His secretary turned the handle on the big wooden door leading to the inner sanctum, her other hand raised to Mariah, indicating she should wait. Through the crack between the door and the frame, Mariah saw the deputy at his desk, flipping through a stack of files. When the DDO didn’t look up, the other woman cleared her throat softly.
“She’s here, sir. Ms. Bolt? Who you asked me to call in?”
He raised his head slowly, looking distracted and irritated, and gave her a curt nod. She scuttled back out, nodding to Mariah, then pulling the door shut behind her as Mariah entered.

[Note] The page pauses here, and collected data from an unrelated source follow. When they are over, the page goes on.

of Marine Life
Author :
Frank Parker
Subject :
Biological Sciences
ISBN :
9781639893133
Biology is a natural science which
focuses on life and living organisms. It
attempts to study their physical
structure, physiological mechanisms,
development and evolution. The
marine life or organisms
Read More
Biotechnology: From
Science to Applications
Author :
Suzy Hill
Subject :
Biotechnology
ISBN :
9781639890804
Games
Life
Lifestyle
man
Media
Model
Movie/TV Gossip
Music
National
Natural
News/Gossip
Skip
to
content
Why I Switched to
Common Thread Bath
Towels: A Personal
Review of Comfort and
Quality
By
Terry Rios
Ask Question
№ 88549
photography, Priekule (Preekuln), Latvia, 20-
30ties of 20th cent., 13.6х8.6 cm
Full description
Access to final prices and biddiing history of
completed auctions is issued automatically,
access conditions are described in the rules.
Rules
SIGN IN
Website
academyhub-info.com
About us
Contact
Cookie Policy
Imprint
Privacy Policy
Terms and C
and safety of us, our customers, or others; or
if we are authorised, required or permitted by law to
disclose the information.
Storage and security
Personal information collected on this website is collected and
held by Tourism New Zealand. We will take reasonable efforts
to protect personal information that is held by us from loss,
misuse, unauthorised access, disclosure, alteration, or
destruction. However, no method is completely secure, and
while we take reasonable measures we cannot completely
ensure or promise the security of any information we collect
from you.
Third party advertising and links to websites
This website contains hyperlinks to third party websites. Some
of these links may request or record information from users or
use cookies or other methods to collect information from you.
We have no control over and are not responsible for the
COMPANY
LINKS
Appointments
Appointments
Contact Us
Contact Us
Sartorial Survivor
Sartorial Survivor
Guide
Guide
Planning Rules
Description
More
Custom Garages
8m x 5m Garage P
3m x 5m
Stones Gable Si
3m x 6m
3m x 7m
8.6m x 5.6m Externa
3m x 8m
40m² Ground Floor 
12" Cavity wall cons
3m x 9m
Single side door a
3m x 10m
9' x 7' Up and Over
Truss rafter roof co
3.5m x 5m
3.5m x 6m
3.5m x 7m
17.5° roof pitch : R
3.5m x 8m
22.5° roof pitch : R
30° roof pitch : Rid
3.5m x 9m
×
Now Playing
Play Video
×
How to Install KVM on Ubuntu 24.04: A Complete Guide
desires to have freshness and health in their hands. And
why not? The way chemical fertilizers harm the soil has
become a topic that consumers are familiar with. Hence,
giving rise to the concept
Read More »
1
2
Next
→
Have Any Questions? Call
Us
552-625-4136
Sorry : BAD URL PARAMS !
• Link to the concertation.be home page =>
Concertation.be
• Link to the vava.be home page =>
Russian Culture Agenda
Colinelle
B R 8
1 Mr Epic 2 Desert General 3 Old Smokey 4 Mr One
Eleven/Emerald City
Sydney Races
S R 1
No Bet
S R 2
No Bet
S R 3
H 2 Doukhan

Geist’s demeanor went through a transformation. He got to his feet and came around his massive desk, hand extended, lips stretching wide in a smile. “Mariah Bolt! I don’t think we’ve ever had the pleasure. Jack Geist.”
The smile stopped well short of his pallid green eyes, she noticed, taking his hand. He fixed her with a long, piercing look that could have been interpreted in any number of ways, none of which put her at ease.
His skin had the leathery texture of a pack-a-day man. When he finally released her hand and waved toward the leather sofa and chairs on one side of his wood-lined office, Mariah caught the scent of stale cigarettes only partially masked. She tried to picture the deputy huddled in the center courtyard with the rest of the agency’s nicotine junkies, but the image refused to come. He didn’t look the type to mingle with the masses, for one thing. Also, in her experience, covert Ops people played by their own rules, so she found herself looking around the office for the ashtrays she knew had to be there, despite the building-wide smoking ban—certain he’d have dismantled the office smoke detectors.
“Thanks for stopping by,” Geist added, following her across the room.